WRITTEN REQUEST A => Copy out the memory-model patch between "Index: usb-4.x/tools/memory-model/linux-kernel.cat" and "Release Acquire *)", inclusive, with "lkmm.cat" swapped in wherever "linux-kernel.cat" appears.

--- --- ---

[PATCH 1/2] tools/memory-model: Change rel-rfi-acq ordering to (rel-rf-acq-po & int)

From: Alan Stern <stern@rowland.harvard.edu>
To: LKMM Maintainers -- Akira Yokosawa <akiyks@gmail.com>,
	Andrea Parri <andrea.parri@amarulasolutions.com>,
	Boqun Feng <boqun.feng@gmail.com>,
	David Howells <dhowells@redhat.com>,
	Jade Alglave <j.alglave@ucl.ac.uk>,
	Luc Maranget <luc.maranget@inria.fr>,
	Nicholas Piggin <npiggin@gmail.com>,
	"Paul E. McKenney" <paulmck@linux.vnet.ibm.com>,
	Peter Zijlstra <peterz@infradead.org>,
	Will Deacon <will.deacon@arm.com>
Cc: Kernel development list <linux-kernel@vger.kernel.org>
Subject: [PATCH 1/2] tools/memory-model: Change rel-rfi-acq ordering to (rel-rf-acq-po & int)
Date: Thu, 21 Jun 2018 13:26:49 -0400 (EDT)	[thread overview]
Message-ID: <Pine.LNX.4.44L0.1806211315550.2381-100000@iolanthe.rowland.org> (raw)

This patch changes the LKMM rule which says that an acquire which
reads from an earlier release must be executed after that release (in
other words, the release cannot be forwarded to the acquire).  This is
not true on PowerPC, for example.

What is true instead is that any instruction following the acquire
must be executed after the release.  On some architectures this is
because a write-release cannot be forwarded to a read-acquire; on
others (including PowerPC) it is because the implementation of
smp_load_acquire() places a memory barrier immediately after the
load.

This change to the model does not cause any change to the model's
predictions.  This is because any link starting from a load must be an
instance of either po or fr.  In the po case, the new rule will still
provide ordering.  In the fr case, we also have ordering because there
must be a co link to the same destination starting from the
write-release.

Signed-off-by: Alan Stern <stern@rowland.harvard.edu>

---


[as1870]


 tools/memory-model/Documentation/explanation.txt |   35 ++++++++++++-----------
 tools/memory-model/linux-kernel.cat              |    6 +--
 2 files changed, 22 insertions(+), 19 deletions(-)

Index: usb-4.x/tools/memory-model/linux-kernel.cat
===================================================================

--- usb-4.x.orig/tools/memory-model/linux-kernel.cat
+++ usb-4.x/tools/memory-model/linux-kernel.cat
@@ -38,7 +38,7 @@ let strong-fence = mb | gp
 (* Release Acquire *)
 let acq-po = [Acquire] ; po ; [M]
 let po-rel = [M] ; po ; [Release]
-let rfi-rel-acq = [Release] ; rfi ; [Acquire]
+let rel-rf-acq-po = [Release] ; rf ; [Acquire] ; po
 
 (**********************************)
 (* Fundamental coherence ordering *)
@@ -60,9 +60,9 @@ let dep = addr | data
 let rwdep = (dep | ctrl) ; [W]
 let overwrite = co | fr
 let to-w = rwdep | (overwrite & int)
-let to-r = addr | (dep ; rfi) | rfi-rel-acq
+let to-r = addr | (dep ; rfi)

--- --- ---

WRITTEN REQUEST B => Tally the lines in the rows below that contain the string "kern". Reply with only that number.

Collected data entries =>
--- --- ---

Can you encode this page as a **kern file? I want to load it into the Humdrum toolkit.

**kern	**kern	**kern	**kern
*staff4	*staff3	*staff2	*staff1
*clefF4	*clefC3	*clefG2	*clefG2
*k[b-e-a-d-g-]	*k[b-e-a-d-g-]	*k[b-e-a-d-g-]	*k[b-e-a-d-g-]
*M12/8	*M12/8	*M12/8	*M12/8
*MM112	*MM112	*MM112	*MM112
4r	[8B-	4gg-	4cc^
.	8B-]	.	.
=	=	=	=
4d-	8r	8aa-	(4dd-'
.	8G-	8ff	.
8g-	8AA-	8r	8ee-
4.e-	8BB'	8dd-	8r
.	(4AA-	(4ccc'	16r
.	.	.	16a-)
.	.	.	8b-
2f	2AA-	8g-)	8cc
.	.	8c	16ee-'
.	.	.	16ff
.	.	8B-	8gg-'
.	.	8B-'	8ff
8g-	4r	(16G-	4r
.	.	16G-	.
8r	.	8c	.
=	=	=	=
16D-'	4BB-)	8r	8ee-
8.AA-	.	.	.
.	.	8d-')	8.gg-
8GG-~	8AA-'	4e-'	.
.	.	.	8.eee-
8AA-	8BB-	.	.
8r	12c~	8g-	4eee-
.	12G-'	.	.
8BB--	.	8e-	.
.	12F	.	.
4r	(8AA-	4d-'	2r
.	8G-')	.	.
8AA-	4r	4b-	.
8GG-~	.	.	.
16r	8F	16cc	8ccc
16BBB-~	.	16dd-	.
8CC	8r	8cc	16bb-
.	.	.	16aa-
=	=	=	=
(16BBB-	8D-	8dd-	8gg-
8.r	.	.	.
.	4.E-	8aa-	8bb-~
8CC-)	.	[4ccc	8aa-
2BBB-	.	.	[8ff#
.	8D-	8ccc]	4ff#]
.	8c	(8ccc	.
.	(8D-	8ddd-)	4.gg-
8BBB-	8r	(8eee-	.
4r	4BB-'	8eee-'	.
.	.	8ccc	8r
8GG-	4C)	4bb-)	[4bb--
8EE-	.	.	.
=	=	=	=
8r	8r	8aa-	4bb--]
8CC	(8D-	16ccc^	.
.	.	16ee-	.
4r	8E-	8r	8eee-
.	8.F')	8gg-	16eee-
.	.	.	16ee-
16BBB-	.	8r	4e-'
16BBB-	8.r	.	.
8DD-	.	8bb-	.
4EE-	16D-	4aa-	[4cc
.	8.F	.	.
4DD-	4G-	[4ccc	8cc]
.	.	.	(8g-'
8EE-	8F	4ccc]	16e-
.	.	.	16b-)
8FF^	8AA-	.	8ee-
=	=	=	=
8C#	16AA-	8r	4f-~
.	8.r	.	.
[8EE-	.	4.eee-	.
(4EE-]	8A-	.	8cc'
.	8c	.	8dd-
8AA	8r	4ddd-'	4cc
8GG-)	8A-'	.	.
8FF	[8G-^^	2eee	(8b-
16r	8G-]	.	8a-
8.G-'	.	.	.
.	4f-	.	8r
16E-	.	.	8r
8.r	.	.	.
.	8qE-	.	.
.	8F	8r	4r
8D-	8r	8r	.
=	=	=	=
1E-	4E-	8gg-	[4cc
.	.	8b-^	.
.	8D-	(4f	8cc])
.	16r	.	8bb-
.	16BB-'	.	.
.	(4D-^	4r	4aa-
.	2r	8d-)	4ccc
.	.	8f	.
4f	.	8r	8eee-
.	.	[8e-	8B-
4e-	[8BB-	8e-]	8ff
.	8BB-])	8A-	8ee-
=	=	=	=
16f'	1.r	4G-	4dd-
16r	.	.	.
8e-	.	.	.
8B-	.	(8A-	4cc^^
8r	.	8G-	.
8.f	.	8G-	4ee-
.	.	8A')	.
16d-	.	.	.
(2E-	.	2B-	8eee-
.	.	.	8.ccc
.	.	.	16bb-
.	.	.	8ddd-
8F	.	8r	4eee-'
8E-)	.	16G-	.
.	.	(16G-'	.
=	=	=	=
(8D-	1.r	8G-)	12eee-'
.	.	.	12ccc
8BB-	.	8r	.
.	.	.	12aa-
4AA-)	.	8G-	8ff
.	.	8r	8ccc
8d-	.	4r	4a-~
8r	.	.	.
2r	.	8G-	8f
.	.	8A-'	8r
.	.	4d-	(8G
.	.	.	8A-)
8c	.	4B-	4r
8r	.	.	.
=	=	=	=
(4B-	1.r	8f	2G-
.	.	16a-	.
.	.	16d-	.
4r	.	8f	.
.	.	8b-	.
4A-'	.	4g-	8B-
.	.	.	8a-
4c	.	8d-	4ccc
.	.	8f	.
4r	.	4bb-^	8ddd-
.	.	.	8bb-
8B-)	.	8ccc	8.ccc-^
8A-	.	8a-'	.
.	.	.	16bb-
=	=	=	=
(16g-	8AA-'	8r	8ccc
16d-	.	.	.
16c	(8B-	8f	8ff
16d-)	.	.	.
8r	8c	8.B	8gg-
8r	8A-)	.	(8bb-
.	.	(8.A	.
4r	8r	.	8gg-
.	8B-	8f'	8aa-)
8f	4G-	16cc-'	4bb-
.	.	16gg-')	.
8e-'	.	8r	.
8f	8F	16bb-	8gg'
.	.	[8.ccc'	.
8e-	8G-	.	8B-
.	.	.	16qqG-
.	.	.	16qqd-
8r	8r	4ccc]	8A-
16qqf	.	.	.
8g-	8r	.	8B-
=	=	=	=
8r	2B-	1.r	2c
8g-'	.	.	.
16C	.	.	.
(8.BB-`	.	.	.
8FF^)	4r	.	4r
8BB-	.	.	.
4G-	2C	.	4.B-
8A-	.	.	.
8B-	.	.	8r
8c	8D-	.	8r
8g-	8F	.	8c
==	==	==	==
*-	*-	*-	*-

--- --- ---

FULL OUTPUT A =>
Index: usb-4.x/tools/memory-model/lkmm.cat
===================================================================

--- usb-4.x.orig/tools/memory-model/lkmm.cat
+++ usb-4.x/tools/memory-model/lkmm.cat
@@ -38,7 +38,7 @@ let strong-fence = mb | gp
 (* Release Acquire *)

FULL OUTPUT B => 2